## The exercise
Convert every line of the records below into a single numbered list, omitting any blank lines.

-*-*-

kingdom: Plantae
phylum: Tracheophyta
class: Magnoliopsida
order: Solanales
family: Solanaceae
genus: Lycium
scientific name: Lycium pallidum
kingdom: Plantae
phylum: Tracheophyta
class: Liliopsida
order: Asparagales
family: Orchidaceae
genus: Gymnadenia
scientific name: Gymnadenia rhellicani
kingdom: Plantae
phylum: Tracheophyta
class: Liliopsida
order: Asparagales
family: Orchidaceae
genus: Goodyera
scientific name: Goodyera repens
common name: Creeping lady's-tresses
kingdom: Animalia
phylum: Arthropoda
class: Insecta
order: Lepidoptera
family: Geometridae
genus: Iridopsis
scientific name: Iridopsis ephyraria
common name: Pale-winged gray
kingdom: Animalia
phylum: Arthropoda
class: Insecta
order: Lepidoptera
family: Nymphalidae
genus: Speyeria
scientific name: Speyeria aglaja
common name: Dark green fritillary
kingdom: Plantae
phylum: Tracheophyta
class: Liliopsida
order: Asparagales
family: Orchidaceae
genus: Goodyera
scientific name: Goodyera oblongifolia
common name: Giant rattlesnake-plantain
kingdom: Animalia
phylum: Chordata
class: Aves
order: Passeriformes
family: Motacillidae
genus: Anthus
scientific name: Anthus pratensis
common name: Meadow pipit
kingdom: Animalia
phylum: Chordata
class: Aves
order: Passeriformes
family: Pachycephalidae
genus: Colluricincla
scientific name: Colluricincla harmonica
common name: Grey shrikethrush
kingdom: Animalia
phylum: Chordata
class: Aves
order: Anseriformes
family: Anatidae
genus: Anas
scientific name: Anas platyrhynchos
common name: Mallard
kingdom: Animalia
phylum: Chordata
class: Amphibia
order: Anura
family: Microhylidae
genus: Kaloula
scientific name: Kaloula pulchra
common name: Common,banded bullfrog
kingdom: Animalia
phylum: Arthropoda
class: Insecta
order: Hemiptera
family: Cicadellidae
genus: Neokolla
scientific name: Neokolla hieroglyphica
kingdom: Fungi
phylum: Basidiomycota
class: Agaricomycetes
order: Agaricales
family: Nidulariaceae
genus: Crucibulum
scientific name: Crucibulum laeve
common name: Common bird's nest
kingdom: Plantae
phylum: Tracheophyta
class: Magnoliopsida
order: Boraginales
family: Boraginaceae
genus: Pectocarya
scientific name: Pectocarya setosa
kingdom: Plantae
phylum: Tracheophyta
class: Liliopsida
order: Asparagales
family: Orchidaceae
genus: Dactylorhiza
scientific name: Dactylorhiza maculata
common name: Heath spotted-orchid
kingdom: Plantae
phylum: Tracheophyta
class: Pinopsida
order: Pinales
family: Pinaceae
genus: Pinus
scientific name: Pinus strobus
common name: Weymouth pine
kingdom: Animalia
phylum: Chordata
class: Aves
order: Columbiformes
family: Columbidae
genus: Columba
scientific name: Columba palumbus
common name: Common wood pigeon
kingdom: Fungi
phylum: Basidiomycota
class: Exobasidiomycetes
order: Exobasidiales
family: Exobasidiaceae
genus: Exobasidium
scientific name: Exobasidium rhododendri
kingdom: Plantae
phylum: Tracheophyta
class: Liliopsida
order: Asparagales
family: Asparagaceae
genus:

-*-*-

## Written answer
1. kingdom: Plantae
2. phylum: Tracheophyta
3. class: Magnoliopsida
4. order: Solanales
5. family: Solanaceae
6. genus: Lycium
7. scientific name: Lycium pallidum
8. kingdom: Plantae
9. phylum: Tracheophyta
10. class: Liliopsida
11. order: Asparagales
12. family: Orchidaceae
13. genus: Gymnadenia
14. scientific name: Gymnadenia rhellicani
15. kingdom: Plantae
16. phylum: Tracheophyta
17. class: Liliopsida
18. order: Asparagales
19. family: Orchidaceae
20. genus: Goodyera
21. scientific name: Goodyera repens
22. common name: Creeping lady's-tresses
23. kingdom: Animalia
24. phylum: Arthropoda
25. class: Insecta
26. order: Lepidoptera
27. family: Geometridae
28. genus: Iridopsis
29. scientific name: Iridopsis ephyraria
30. common name: Pale-winged gray
31. kingdom: Animalia
32. phylum: Arthropoda
33. class: Insecta
34. order: Lepidoptera
35. family: Nymphalidae
36. genus: Speyeria
37. scientific name: Speyeria aglaja
38. common name: Dark green fritillary
39. kingdom: Plantae
40. phylum: Tracheophyta
41. class: Liliopsida
42. order: Asparagales
43. family: Orchidaceae
44. genus: Goodyera
45. scientific name: Goodyera oblongifolia
46. common name: Giant rattlesnake-plantain
47. kingdom: Animalia
48. phylum: Chordata
49. class: Aves
50. order: Passeriformes
51. family: Motacillidae
52. genus: Anthus
53. scientific name: Anthus pratensis
54. common name: Meadow pipit
55. kingdom: Animalia
56. phylum: Chordata
57. class: Aves
58. order: Passeriformes
59. family: Pachycephalidae
60. genus: Colluricincla
61. scientific name: Colluricincla harmonica
62. common name: Grey shrikethrush
63. kingdom: Animalia
64. phylum: Chordata
65. class: Aves
66. order: Anseriformes
67. family: Anatidae
68. genus: Anas
69. scientific name: Anas platyrhynchos
70. common name: Mallard
71. kingdom: Animalia
72. phylum: Chordata
73. class: Amphibia
74. order: Anura
75. family: Microhylidae
76. genus: Kaloula
77. scientific name: Kaloula pulchra
78. common name: Common,banded bullfrog
79. kingdom: Animalia
80. phylum: Arthropoda
81. class: Insecta
82. order: Hemiptera
83. family: Cicadellidae
84. genus: Neokolla
85. scientific name: Neokolla hieroglyphica
86. kingdom: Fungi
87. phylum: Basidiomycota
88. class: Agaricomycetes
89. order: Agaricales
90. family: Nidulariaceae
91. genus: Crucibulum
92. scientific name: Crucibulum laeve
93. common name: Common bird's nest
94. kingdom: Plantae
95. phylum: Tracheophyta
96. class: Magnoliopsida
97. order: Boraginales
98. family: Boraginaceae
99. genus: Pectocarya
100. scientific name: Pectocarya setosa
101. kingdom: Plantae
102. phylum: Tracheophyta
103. class: Liliopsida
104. order: Asparagales
105. family: Orchidaceae
106. genus: Dactylorhiza
107. scientific name: Dactylorhiza maculata
108. common name: Heath spotted-orchid
109. kingdom: Plantae
110. phylum: Tracheophyta
111. class: Pinopsida
112. order: Pinales
113. family: Pinaceae
114. genus: Pinus
115. scientific name: Pinus strobus
116. common name: Weymouth pine
117. kingdom: Animalia
118. phylum: Chordata
119. class: Aves
120. order: Columbiformes
121. family: Columbidae
122. genus: Columba
123. scientific name: Columba palumbus
124. common name: Common wood pigeon
125. kingdom: Fungi
126. phylum: Basidiomycota
127. class: Exobasidiomycetes
128. order: Exobasidiales
129. family: Exobasidiaceae
130. genus: Exobasidium
131. scientific name: Exobasidium rhododendri
132. kingdom: Plantae
133. phylum: Tracheophyta
134. class: Liliopsida
135. order: Asparagales
136. family: Asparagaceae
137. genus:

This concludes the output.